Немало дорог исколесили Нежурин с другом детства, пока попали в восьмую истребительную бригаду. Шли по взорванной земле, вспоминая, как три года назад сидели с приятелями и загадывали всякие невероятные вещи, в том числе — на чью долю выпадет воевать.

Выпало всем троим.

Среди белгородских новобранцев бригады был и девятнадцатилетний Николай Логвинов, который до прихода фашистов работал формовщиком на чугунолитейном заводе. Оккупировав город, немцы создали полицию из местного населения. Бывший товарищ Николая пришел к нему в форме полицейского. Начал хвастать, что получил сытный паек и что отец у него тоже стал стражем «нового порядка».

— Вступай и ты, Колька, не будь дураком!

— Зачем ты сделал это? — спросил Николай так, что новоиспеченный полицай перестал агитировать.

Через два дня за Логвиновым пришел другой полицейский. Он приказал взять с собой белье и харчей на три дня.

— Куда ты ведешь меня? — спросил Николай.

— Потом узнаешь! — был ответ.

Через полчаса его, через переводчика, допрашивал немецкий офицер, а затем арестованного отвели в полуподвальное помещение, где были заперты человек сорок таких же «неблагонадежных». Так Николай Логвинов попал в заложники.

На двадцать девятый день ареста их вывели во двор — всего пятьдесят человек. Комендант города и семь гестаповцев допрашивали каждого: коммунист, комсомолец? Никто не признался. Лишь один человек сказал, что был членом КПСС, но выбыл в 1938 году. Он, видимо, хотел показать свою благонадежность, да переусердствовал. Ночью немцы повесили его на базарной площади.

Об этом арестованные узнали на другой день. А тогда после допроса им зачитали приказ о казни троих заложников за то, что кто-то выстрелил в немецкую машину и ранил офицера. Один из гестаповцев крикнул:

— Юды — на правый фланг!
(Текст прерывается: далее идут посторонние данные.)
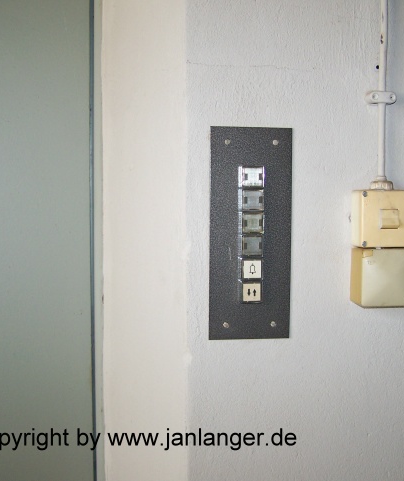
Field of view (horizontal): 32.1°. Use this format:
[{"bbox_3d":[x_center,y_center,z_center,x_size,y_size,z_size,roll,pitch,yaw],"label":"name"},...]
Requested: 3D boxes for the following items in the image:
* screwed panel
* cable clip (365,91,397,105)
[{"bbox_3d":[0.058,-0.008,0.824,0.097,0.249,0.012,0,4,-7],"label":"screwed panel"},{"bbox_3d":[0.211,-0.167,0.829,0.031,0.015,0.018,0,4,-7],"label":"cable clip"}]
Рус — по своим местам!

В тот день в подвале стало на трех человек меньше, а на базарной площади прибавилось еще три повешенных. Все они были евреями.

На тридцатый день ареста заложников перевели в другой дом, где находились военнопленные. А вторую группу заложников, тоже пятьдесят человек, загнали в здание бывшего завода, облили его со всех сторон бензином и подожгли. Тех, кто, пытаясь спастись, вылезали в окна, гитлеровцы пристреливали.

Николай Логвинов вырос в бригаде до командира отделения разведки. Тяжелое ранение в Румынии заставило его выбыть из боевого коллектива, ставшего родным. Но выйдя из госпиталя в мае 1944-го инвалидом войны, он отказался от пенсии и в составе 64-й минометной бригады продолжал свой боевой путь до Берлина.

После войны в Курском областном суде шел процесс над изменниками, в числе которых был и тот, кто вначале предал Родину, записавшись вместе с отцом в полицаи, а затем выдал друга, отказавшегося последовать его примеру. Предатель сидел на скамье подсудимых рядом со своим отцом. Загнанный взгляд его остановился на лице Логвинова, сидящего в зале. Предатель слегка опустил глаза и увидел медали на груди Николая — «За отвагу», «За взятие Берлина». Не трудно догадаться о чем тогда подумал этот человек, который считал, что в 1943 году он сделал удачный выбор.